As for storing tags in pointers on 64b platforms it is probably better to use the 3 low order bits. Another useful trick is what was used in PDP-10 MacLisp and is used by BDW GC: encode the type information in virtual memory layout itself.
I guess it checks it when you actually try to dereference the pointer?
On Intel too you still have to "repair"the pointer before you use it.
It's definitely not the safest optimisation but it can be used to great effect when needed.

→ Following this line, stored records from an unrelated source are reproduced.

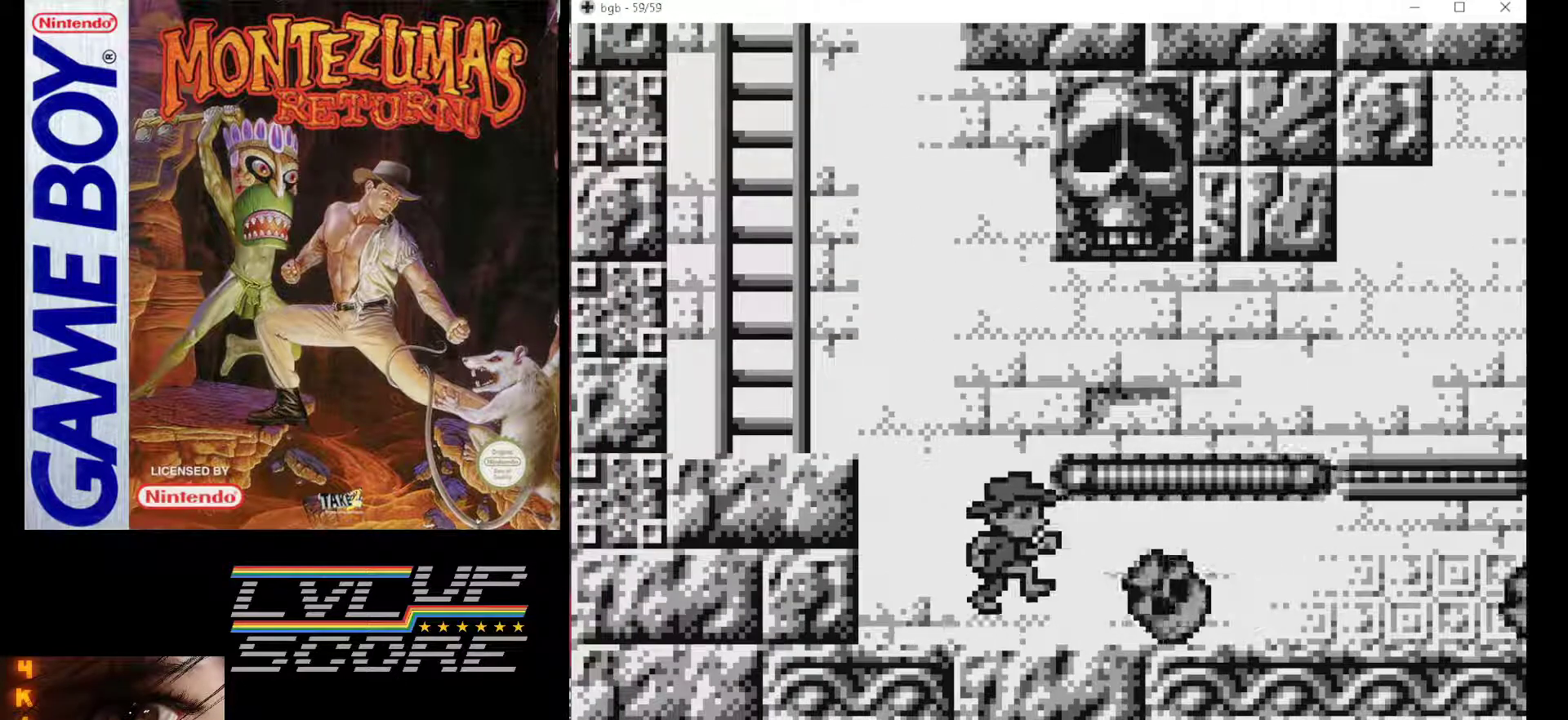
{"buttons": ["DPAD_LEFT"], "events": [[367, "B", "up"], [400, "DPAD_RIGHT", "up"], [500, "DPAD_LEFT", "down"]]}
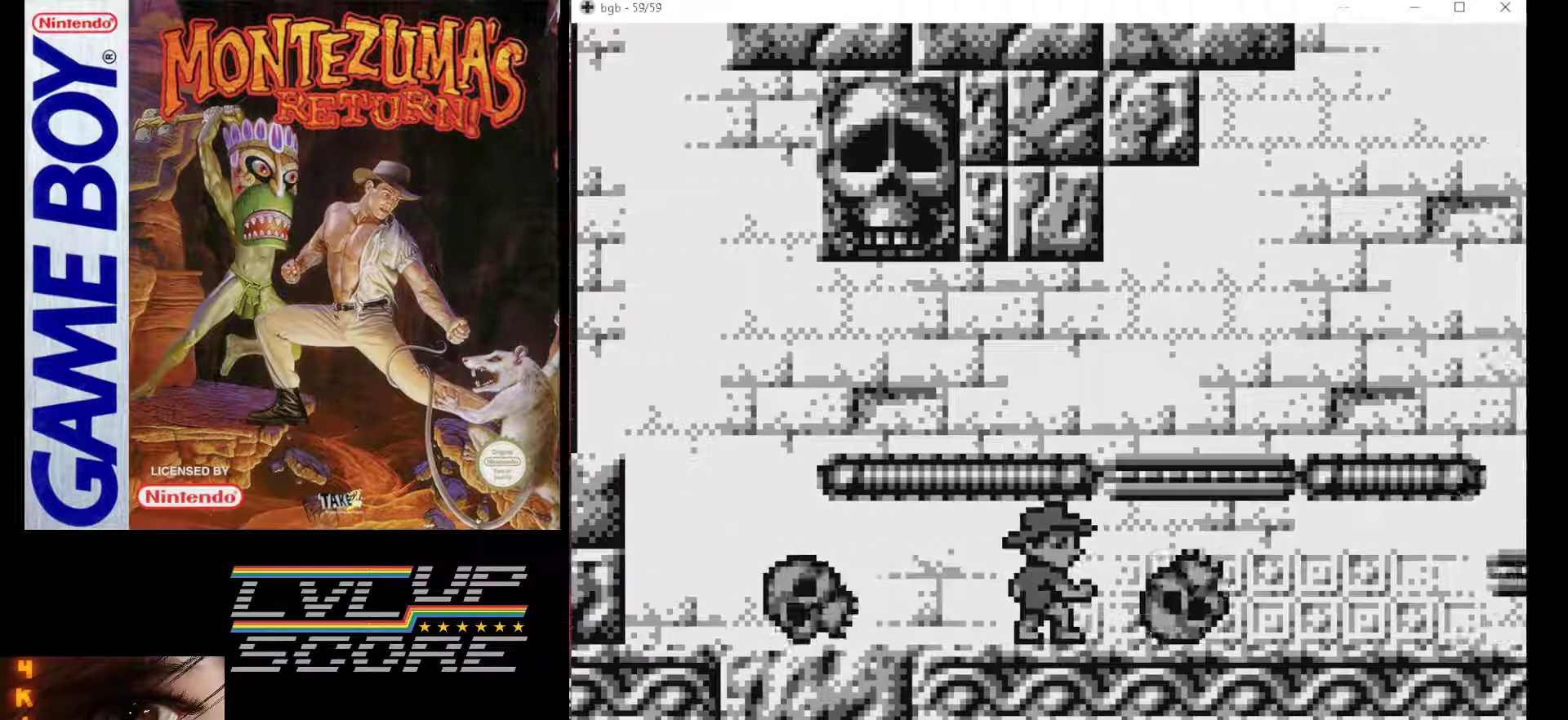
{"buttons": ["B", "DPAD_RIGHT"], "events": [[267, "DPAD_LEFT", "up"], [367, "DPAD_RIGHT", "down"], [467, "B", "down"]]}
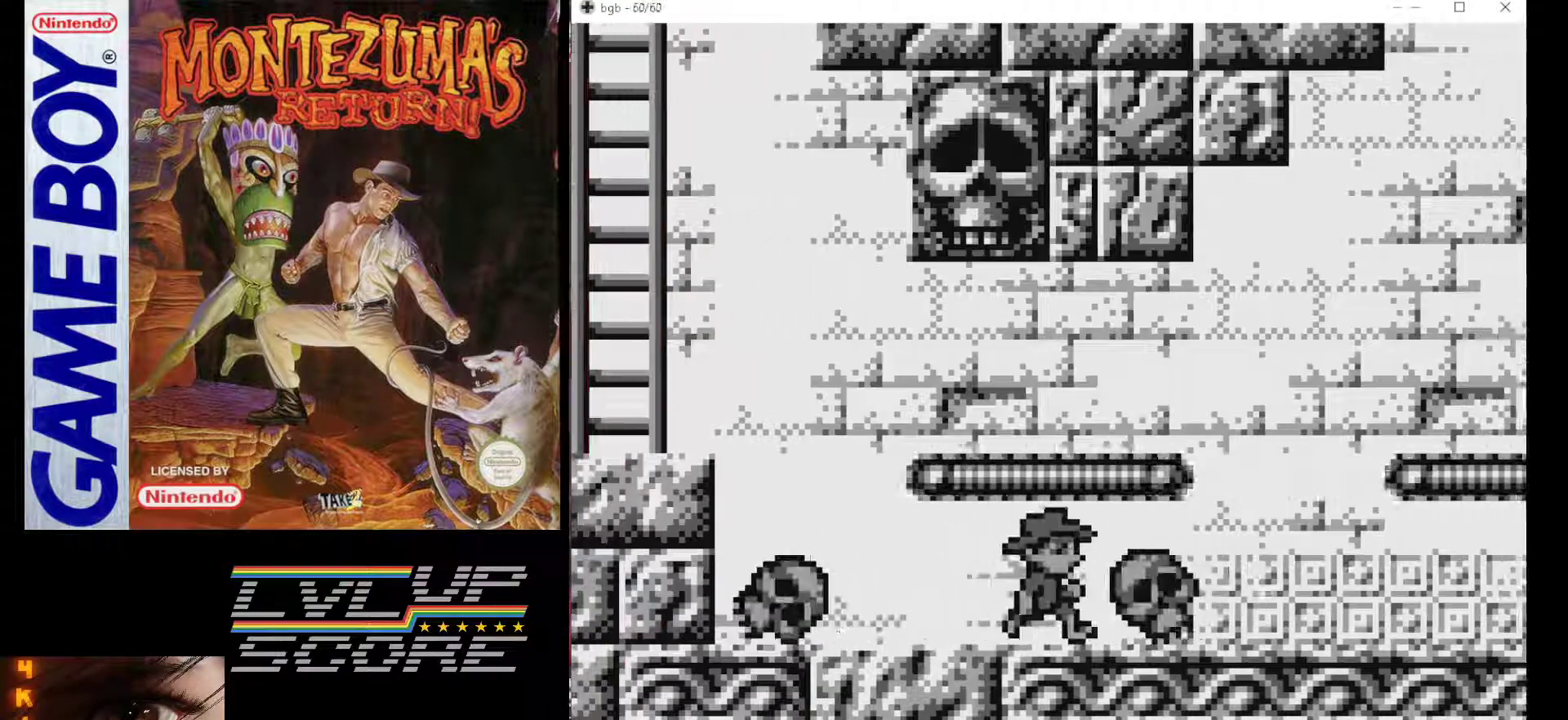
{"buttons": ["DPAD_RIGHT"], "events": [[317, "B", "up"]]}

I think Intel is adding CPU support for pointer tagging operations in the future which should make them a lot easier / safer / more efficient to work with, though I can't find a reference now, it doesn't refer to it as pointer tagging.
Any more information on encoding the type information in virtual memory layout? Sounds cool.
I guess you have different types allocated in specific regions?
Most general purpose ISAs (eg. SPARC and IIRC RiscV has something similar) with some kind of intrinsic support for tagged pointers also prefer the tags in low order bits.
And you are right that the tag inside address trick involves allocating objects of same type in different continuous regions. Usually such that whole page contains object of same type (as far as the tagging scheme is concerned) and by either masking off lower ten-ish bits of pointer you get to type header or you have some global out-of-line map of page frame->type.
As for storing tags in pointers on 64b platforms it is probably better to use the 3 low order bits. Another useful trick is what was used in PDP-10 MacLisp and is used by BDW GC: encode the type information in virtual memory layout itself.